Prokuratura Okręgowa w Sosnowcu wykonała czynności z całą trójką zatrzymanych. Z informacji ze śledztwa wynika, że liczba dzieci skrzywdzonych przez dwóch księży jest tożsama z liczbą stawianych im zarzutów – 11.
We wtorek na polecenie śledczych zatrzymano trzech mężczyzn w wieku 59, 63 i 67 lat. Dwaj z nich to czynni duchowni, w tym proboszcz jednej z parafii. Trzeci jest byłym już duchownym, także z diecezji sosnowieckiej. Zarzuty wobec byłego księdza dotyczą okresu, kiedy jeszcze był kapłanem.

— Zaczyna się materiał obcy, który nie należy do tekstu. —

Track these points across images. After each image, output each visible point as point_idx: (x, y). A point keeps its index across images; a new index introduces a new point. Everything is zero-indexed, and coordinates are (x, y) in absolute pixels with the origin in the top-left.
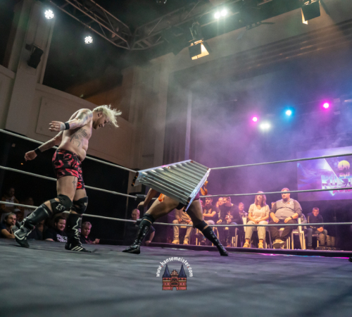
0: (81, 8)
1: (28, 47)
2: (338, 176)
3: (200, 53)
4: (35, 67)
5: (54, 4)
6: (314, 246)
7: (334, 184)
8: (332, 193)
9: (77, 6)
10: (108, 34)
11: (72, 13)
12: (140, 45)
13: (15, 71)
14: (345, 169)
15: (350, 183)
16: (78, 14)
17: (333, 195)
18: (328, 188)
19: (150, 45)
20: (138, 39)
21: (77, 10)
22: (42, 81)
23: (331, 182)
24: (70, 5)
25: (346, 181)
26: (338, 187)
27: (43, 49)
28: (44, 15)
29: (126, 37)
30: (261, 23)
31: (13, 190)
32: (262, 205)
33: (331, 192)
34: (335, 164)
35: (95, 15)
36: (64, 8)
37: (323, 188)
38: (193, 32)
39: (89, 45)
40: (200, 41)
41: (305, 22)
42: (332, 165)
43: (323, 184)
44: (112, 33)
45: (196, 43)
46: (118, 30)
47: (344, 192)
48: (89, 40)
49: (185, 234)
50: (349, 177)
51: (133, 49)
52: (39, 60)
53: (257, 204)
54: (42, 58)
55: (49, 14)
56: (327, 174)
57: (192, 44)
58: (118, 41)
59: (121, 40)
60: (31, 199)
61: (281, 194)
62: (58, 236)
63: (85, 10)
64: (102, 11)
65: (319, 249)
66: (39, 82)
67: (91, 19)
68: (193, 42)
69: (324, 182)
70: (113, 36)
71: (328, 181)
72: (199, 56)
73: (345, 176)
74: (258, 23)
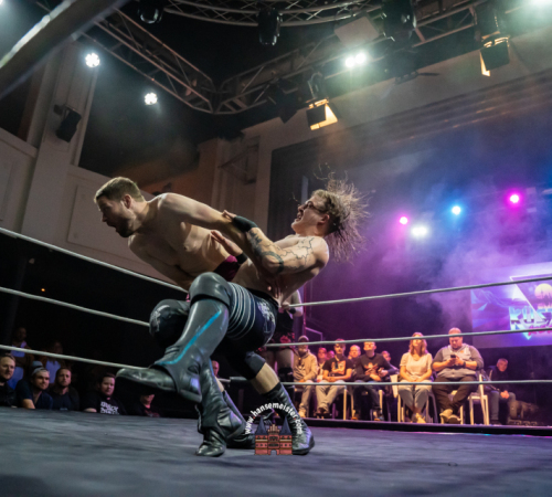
0: (142, 51)
1: (57, 109)
2: (536, 309)
3: (323, 119)
4: (68, 140)
5: (101, 45)
6: (502, 420)
7: (529, 320)
8: (527, 336)
9: (135, 47)
10: (181, 90)
11: (126, 59)
12: (229, 106)
13: (37, 145)
14: (546, 297)
16: (135, 59)
17: (529, 338)
18: (522, 327)
19: (244, 107)
20: (225, 97)
21: (134, 53)
22: (77, 162)
23: (525, 317)
24: (123, 46)
25: (548, 316)
26: (535, 324)
27: (80, 112)
28: (84, 62)
29: (207, 95)
30: (418, 75)
31: (23, 330)
32: (421, 354)
33: (526, 334)
34: (531, 289)
35: (161, 61)
36: (116, 51)
37: (513, 328)
38: (314, 88)
39: (151, 106)
40: (324, 101)
41: (486, 73)
42: (525, 292)
43: (513, 322)
44: (185, 89)
45: (318, 104)
46: (195, 84)
47: (545, 333)
48: (151, 98)
49: (300, 401)
51: (219, 113)
52: (74, 130)
53: (412, 353)
54: (78, 126)
55: (92, 60)
56: (518, 304)
57: (311, 106)
58: (195, 100)
59: (198, 99)
60: (58, 344)
61: (448, 338)
62: (104, 404)
63: (146, 54)
64: (172, 55)
65: (511, 423)
66: (72, 163)
67: (156, 68)
68: (313, 102)
69: (513, 317)
70: (188, 93)
71: (520, 317)
72: (323, 124)
73: (547, 309)
74: (413, 73)
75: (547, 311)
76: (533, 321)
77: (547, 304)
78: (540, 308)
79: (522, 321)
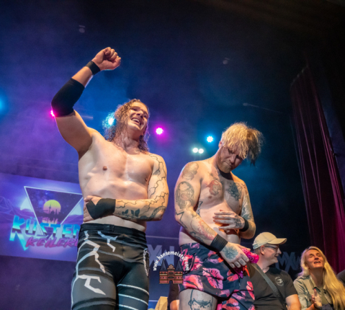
2: (40, 222)
7: (31, 232)
14: (53, 212)
15: (54, 235)
17: (25, 249)
18: (22, 237)
23: (29, 228)
25: (49, 231)
26: (35, 237)
33: (23, 245)
34: (41, 202)
42: (34, 204)
43: (14, 230)
50: (56, 226)
56: (25, 215)
69: (16, 226)
71: (22, 227)
73: (50, 224)
75: (50, 226)
76: (34, 232)
77: (51, 220)
78: (44, 222)
79: (23, 231)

Pomóż w rozwoju naszego portalu
Bartosz Kilian z Prokuratury Okręgowej w Sosnowcu podał, że były ksiądz, który został przesłuchany we wtorek, usłyszał zarzuty dotyczące dwóch oszustw. Po przesłuchaniu został zwolniony – trafił pod dozór policji, ma zakaz zbliżania się do pokrzywdzonych, kontaktowania się z nimi, a także zakaz opuszczania kraju.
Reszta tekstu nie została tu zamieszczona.